Zu erledigende Aufgaben:
• a. Welches Betriebssystem gibt Ozonschicht im Forenthread zum Grafikkarten-Update an?
• b. Schreib einen Abschnitt aus dem Forenthread zum Grafikkarten-Update neu. Beginne bei den Worten „## Ozonschicht (20.“, hör nach „ich hier downloaden?“ auf und setz dabei überall „Grafikkarte“ an die Stelle von „Graka“.
• c. Führe den Forenthread zum Grafikkarten-Update bitte dort weiter, wo er aufhört.

Ausgewählter Text:
___

# Wie Graphikkarte Updaten?



## Ozonschicht (20. Mai 2010)

Hallo,
Ich weis es gibt schon viele Themen drüber, aber habe immernoch einpaar fragen...
Ich wollte gern meine Graka Updaten, weil es bei der alten Version bei mir paar Bugs gibt.
Ich weis jetzt leider nicht was ich bei der Update Sektion downloaden soll und ob ich erst Graka treiber deinstallieren und dan wieder das Update drauf installieren soll? Weil das Update viel weniger MB hat als das ältere, deshalb bin ich mir unsicher.

ATI Readon HD5770
Windows 7 64 Bit

Was muss ich hier downloaden? 
http://game.amd.com/us-en/drivers_catalyst.aspx?p=win7/windows-7-64bit

Danke im vorraus.


----------



## Joe (21. Mai 2010)

___

Entnommenes Material:
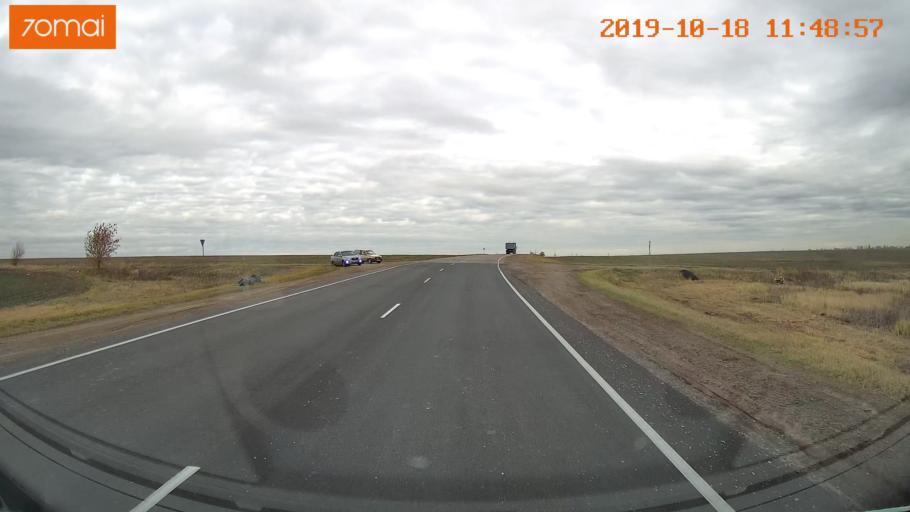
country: RU
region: Rjazan
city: Mikhaylov
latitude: 54.2443
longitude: 38.9855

___

Schriftliche Antworten:
• a. Windows 7 64 Bit.

• b.
## Ozonschicht (20. Mai 2010)

Hallo,
Ich weis es gibt schon viele Themen drüber, aber habe immernoch einpaar fragen...
Ich wollte gern meine Grafikkarte Updaten, weil es bei der alten Version bei mir paar Bugs gibt.
Ich weis jetzt leider nicht was ich bei der Update Sektion downloaden soll und ob ich erst Grafikkarte treiber deinstallieren und dan wieder das Update drauf installieren soll? Weil das Update viel weniger MB hat als das ältere, deshalb bin ich mir unsicher.

ATI Readon HD5770
Windows 7 64 Bit

Was muss ich hier downloaden?

• c.
Naja das nennt sich Treiber aktualisieren. Noch nie gemacht?
Wenn du über die von dir gepostete Seite den richtigen Treiber unter Drivers/Tools gefunden hast, downloadest es (	
Catalyst Software Suite ). Dann den alten Treiber deinstallieren da es sonst zu Problemen kommen kann. Neustart und den neuen installieren. 
Die grösse des Treibers variiert immer mit jeden neuen Treiber der rauskommt das ist normal.

Wenn man das paarmal gemacht hat ists Easy.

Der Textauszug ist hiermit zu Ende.